Andy Rabagliati wrote:
It will take me a week or so to get a good look at
these - but -
a question for the developers - am I right to only accept files
matching ./en/[0-9a-f]/../* from the archive ?
Presumably uploads are just hashed into these dirs ?
Yes, that's correct. The directory name is derived from the MD5 hash of
the filename.
There are a few pics that come with the mediawiki
software that I
would, naturally, leave alone.
In the first (Jun) archive /thumb/* was about 700Meg, and /archive/*
was similar. There were also a lot of encyclopedia pics in the
root dir - I threw them all away without noticing anything untoward.
In the real root directory there's symlinks to images in the other
directories, apparently left there to avoid breaking URLs used in an
earlier version of the software. Obviously tar has converted them from
symlinks to duplicates. You can delete them.

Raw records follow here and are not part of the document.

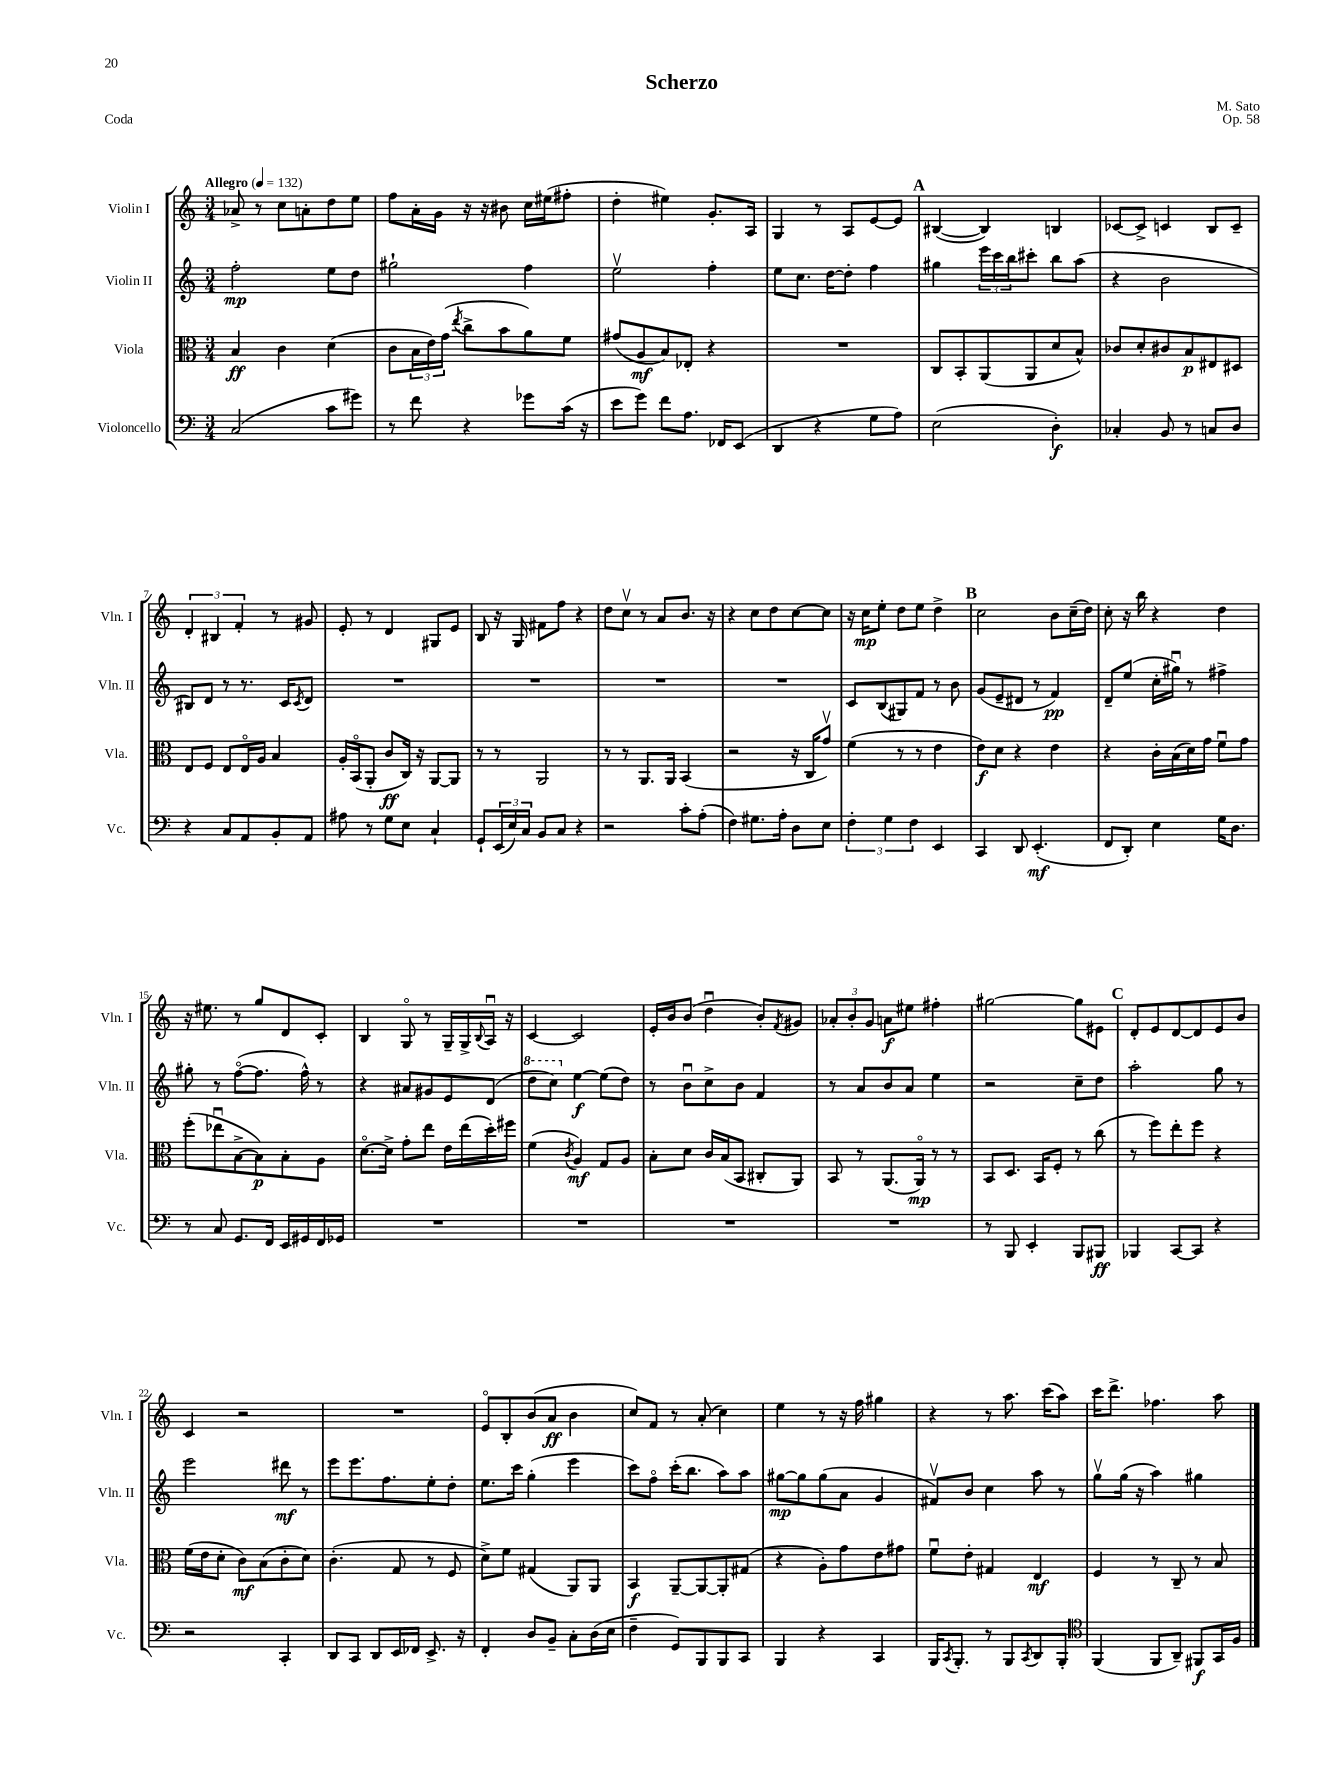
\header { title = "Scherzo" composer = "M. Sato" opus = "Op. 58" piece = "Coda" }
<<
\new StaffGroup <<
\new Staff = "s0" \with { instrumentName = "Violin I" shortInstrumentName = "Vln. I" } {
    \clef treble \key c \major \numericTimeSignature \time 3/4 \tempo "Allegro" 4 = 132
    aes'8-> r8 c''8 a'8-. d''8 e''8 |
    f''8 a'16-. g'16 r16 r16 bis'8 c''16 eis''16( fis''8-. |
    d''4-. eis''4) g'8.-. a16 |
    g4 r8 a8 e'8~ e'8 |
    \mark \markup { \bold "A" } bis4~( bis4) b4 |
    ces'8~ ces'8-> c'4 b8 c'8-- |
    \tuplet 3/2 { d'4-. bis4 f'4-. } r8 gis'8 |
    e'8-. r8 d'4 gis8 e'8 |
    b8 r16 g16 fis'8 f''8 r4 |
    d''8 c''8\upbow r8 a'8 b'8. r16 |
    r4 c''8 d''8 c''8~ c''8 |
    r16 c''16\mp e''8-. d''8 e''8 d''4-> |
    \mark \markup { \bold "B" } c''2 b'8 c''16--( d''16) |
    c''8-. r16 b''16 r4 d''4 |
    r16 eis''8. r8 g''8 d'8 c'8-. |
    b4 g8\flageolet r8 g16-- g16-> \appoggiatura { b8 } a16\downbow r16 |
    c'4~ c'2 |
    e'16-. b'16 b'8( d''4\downbow b'8-.) \acciaccatura { f'8 } gis'8 |
    \tuplet 3/2 { aes'8-. b'8-. g'8 } a'8\f eis''8 fis''4-. |
    gis''2~ gis''8 eis'8 |
    \mark \markup { \bold "C" } d'8-. e'8 d'8~ d'8 e'8 b'8 |
    c'4 r2 |
    R2. |
    e'8\flageolet b8-. b'8( a'8\ff b'4 |
    c''8) f'8 r8 a'8-.( c''4) |
    e''4 r8 r16 f''16 gis''4 |
    r4 r8 a''8. c'''16( a''8) |
    c'''16 d'''8.-> fes''4. a''8 \bar "|." |
}
\new Staff = "s1" \with { instrumentName = "Violin II" shortInstrumentName = "Vln. II" } {
    \clef treble \key c \major \numericTimeSignature \time 3/4
    f''2-.\mp e''8 d''8 |
    gis''2-! f''4 |
    e''2\upbow f''4-. |
    e''8 c''8. d''16~ d''8-. f''4 |
    \mark \markup { \bold "A" } gis''4 \tuplet 3/2 { e'''16 c'''16 b''16 } cis'''8-. b''8 a''8( |
    r4 b'2 |
    bis8) d'8 r8 r8. c'16 \acciaccatura { c'8 } d'8 |
    R2. |
    R2. |
    R2. |
    R2. |
    c'8 b8( gis8) f'8 r8 b'8 |
    \mark \markup { \bold "B" } g'8( e'8-- dis'8 r8 f'4\pp) |
    d'8-- e''8( c''16-. gis''16\downbow) r8 fis''4-> |
    gis''8-. r8 f''8~\flageolet( f''8. f''16-^) r8 |
    r4 ais'8 gis'8 e'8 d'8( |
    \ottava #1 d'''8 c'''8) \ottava #0 e''4~\f e''8( d''8) |
    r8 b'8\downbow c''8-> b'8 f'4 |
    r8 a'8 b'8 a'8 e''4 |
    r2 c''8-- d''8 |
    \mark \markup { \bold "C" } a''2-. g''8 r8 |
    e'''2 dis'''8\mf r8 |
    e'''8 e'''8. f''8. e''8-. d''8-. |
    e''8. c'''16 g''4-.( e'''4 |
    c'''8) f''8\flageolet c'''16-.( b''8. a''8) a''8 |
    gis''8~\mp gis''8 gis''8( a'8 g'4 |
    fis'8\upbow) b'8 c''4 a''8 r8 |
    g''8\upbow g''16( r16 a''4) gis''4 \bar "|." |
}
\new Staff = "s2" \with { instrumentName = "Viola" shortInstrumentName = "Vla." } {
    \clef alto \key c \major \numericTimeSignature \time 3/4
    b4\ff c'4 d'4( |
    c'8 \tuplet 3/2 { b16 e'16) g'16( } \acciaccatura { e''8 } c''8-> b'8 a'8) f'8 |
    gis'8( a8\mf b8) ees8-. r4 |
    R2. |
    \mark \markup { \bold "A" } c8 b,8-. a,8( a,8 d'8 b8-^) |
    ces'8 d'8-. cis'8 b8\p eis8 dis8 |
    e8 f8 e8 e16\flageolet a16 b4 |
    a16-. b,16\flageolet( a,8-. c'8\ff c16) r16 a,8~ a,8 |
    r8 r8 a,2 |
    r8 r8 a,8. a,16 b,4( |
    r2 r16 c16 g'8\upbow) |
    f'4( r8 r8 e'4 |
    \mark \markup { \bold "B" } e'8\f) d'8 r4 e'4 |
    r4 c'16-. b16( d'16) g'16 f'8\downbow g'8 |
    f''8-.( ees''8\downbow b8~-> b8\p) b8-. a8 |
    d'8.~\flageolet d'16-> g'8-. e''8 e'16 e''16( d''16-.) fis''16 |
    f'4( \acciaccatura { c'8 } a4\mf) g8 a8 |
    b8-. d'8 c'16 b16( b,8 cis8-. a,8) |
    b,8 r8 a,8.( a,16\flageolet\mp) r8 r8 |
    b,8 d8. b,16 f8-. r8 c''8( |
    \mark \markup { \bold "C" } r8 f''8) e''8-. f''8 r4 |
    f'16( e'16 d'8-. c'8\mf) b8( c'8-. d'8) |
    c'4.-.( g8 r8 f8 |
    d'8->) f'8 gis4( a,8) a,8 |
    b,4\f a,8~-- a,8~ a,8-. gis8( |
    r4 a8-.) g'8 e'8 gis'8 |
    f'8\downbow e'8-. gis4 e4\mf |
    f4 r8 c8-- r8 b8 \bar "|." |
}
\new Staff = "s3" \with { instrumentName = "Violoncello" shortInstrumentName = "Vc." } {
    \clef bass \key c \major \numericTimeSignature \time 3/4
    c2( c'8 gis'8) |
    r8 f'8 r4 ges'8 c'16( r16 |
    e'8 g'8) f'8 a8. fes,16 e,8( |
    d,4 r4 g8 a8) |
    \mark \markup { \bold "A" } e2( d4-.\f) |
    ces4-. b,8 r8 c8 d8 |
    r4 c8 a,8 b,8-. a,8 |
    ais8 r8 g8 e8 c4-! |
    g,8-! \tuplet 3/2 { e,16( e16) c16 } b,8 c8 r4 |
    r2 c'8-. a8-.( |
    f4) gis8. a16-. d8 e8 |
    \tuplet 3/2 { f4-. g4 f4 } e,4 |
    \mark \markup { \bold "B" } c,4 d,8 e,4.-.\mf( |
    f,8 d,8-.) e4 g16 d8. |
    r8 c8 g,8. f,16 e,16 gis,16 f,16 ges,16 |
    R2. |
    R2. |
    R2. |
    R2. |
    r8 b,,8 e,4-. b,,8 bis,,8\ff |
    \mark \markup { \bold "C" } bes,,4 c,8~ c,8 r4 |
    r2 c,4-. |
    d,8 c,8 d,8 e,16 fes,16 e,8.-> r16 |
    f,4-. d8 b,8-- c8-. d16( e16 |
    f4-- g,8) b,,8 b,,8 c,8 |
    b,,4 r4 c,4 |
    b,,16 \acciaccatura { c,8 } b,,8.-. r8 b,,8 \acciaccatura { c,8 } d,8 b,,8-. |
    \clef tenor f,4( f,8 a,8--) fis,8\f g,16 f16 \bar "|." |
}
>>
>>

I might run a script over the archive and convert
large images
to ones of the same size but, say, 70% quality. I imagine I
could easily halve the archive size that way.
Quite likely.
If there are other regexes that would catch files
resized by the
server I would be very grateful for the hint.
The thumb directory contains all the images resized automatically,
although the ./en/[0-9a-f] directories will contain some duplicate
images resized by hand.
-- Tim Starling